In varying degrees, almost nine in ten (85%) in the Youth Study 2016 reported being worried about their jobs or occupations. While half the respondents claimed to be worrying quite a lot, one in four reported being somewhat worried (Figure 3).

Among those who reported worrying a lot, there was a considerable gap (about 10 percentage points) between young men and women, and between urban youth and rural youth — young men, and those living in cities, were more worried (Figure 4).

This argument was corroborated by responses to a similar question in NES Post-poll 2019 — “How serious is the problem of joblessness for people like you?” More than three-fifths (62%) said it was a very serious problem and another one-fourth (25%) said it was a somewhat serious issue.

Jobs and the young Indian Youth Study 2016

Government jobs, private jobs, or their own business/profession?

While the state may not have enough jobs, more and more youngsters are preparing for government exams.

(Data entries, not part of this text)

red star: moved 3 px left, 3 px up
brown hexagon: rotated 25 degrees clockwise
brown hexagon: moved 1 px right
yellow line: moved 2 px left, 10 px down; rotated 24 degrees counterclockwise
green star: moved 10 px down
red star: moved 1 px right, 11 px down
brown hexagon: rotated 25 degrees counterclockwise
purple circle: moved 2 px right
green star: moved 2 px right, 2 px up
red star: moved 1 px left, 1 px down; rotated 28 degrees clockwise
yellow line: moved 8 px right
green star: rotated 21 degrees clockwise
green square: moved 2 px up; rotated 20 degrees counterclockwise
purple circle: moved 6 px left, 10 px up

In the Youth Study 2016, asked to choose from among a government job, a private job, or setting up their own business/profession, almost two in every three chose government jobs, with the middle-class and those from rural parts of India slightly more inclined towards these. Private jobs were preferred by less than one in ten (Figures 5 & 6).

Having a disproportionate young population means the Indian economy must support this section, which demands quality education and is not yet ready to work. Simultaneously, it must create jobs for those prepared to join the workforce. In the absence of jobs, some of these students would have no other option but to continue their studies for a few more years.

The median age in India is projected to increase to 38 by 2050, close to where more developed countries stand today. This is the time when the state needs to maximise its efforts, ensuring the Indian youth develop the necessary skills and then providing them with a stage to explore their potential.

In the Youth Study 2016, a quarter of youth (24%) self-reported as “students”. While you read this article, a large chunk of these students might be filling up yet another application form for a government job, or scrolling through job portals and classifieds.


The Youth Study 2016 was conducted by Lokniti-CSDS-KAS in April-May 2016 among 6,122 young people aged between 15-34, across 19 Indian states. The NES Pre-poll 2019 was conducted by Lokniti-CSDS in March 2019 among 10,010 people above 18, across 19 states. The NES Post-poll 2019 was conducted by Lokniti-CSDS in April-May 2019 among 24,235 people above 18, across 26 states.

From these studies, only the responses of young people between 18-34 (4,950 in Youth Study 2016; 3,648 in NES Pre-poll 2019; 8,471 in NES Post-poll 2019) are analysed for the purpose of comparison.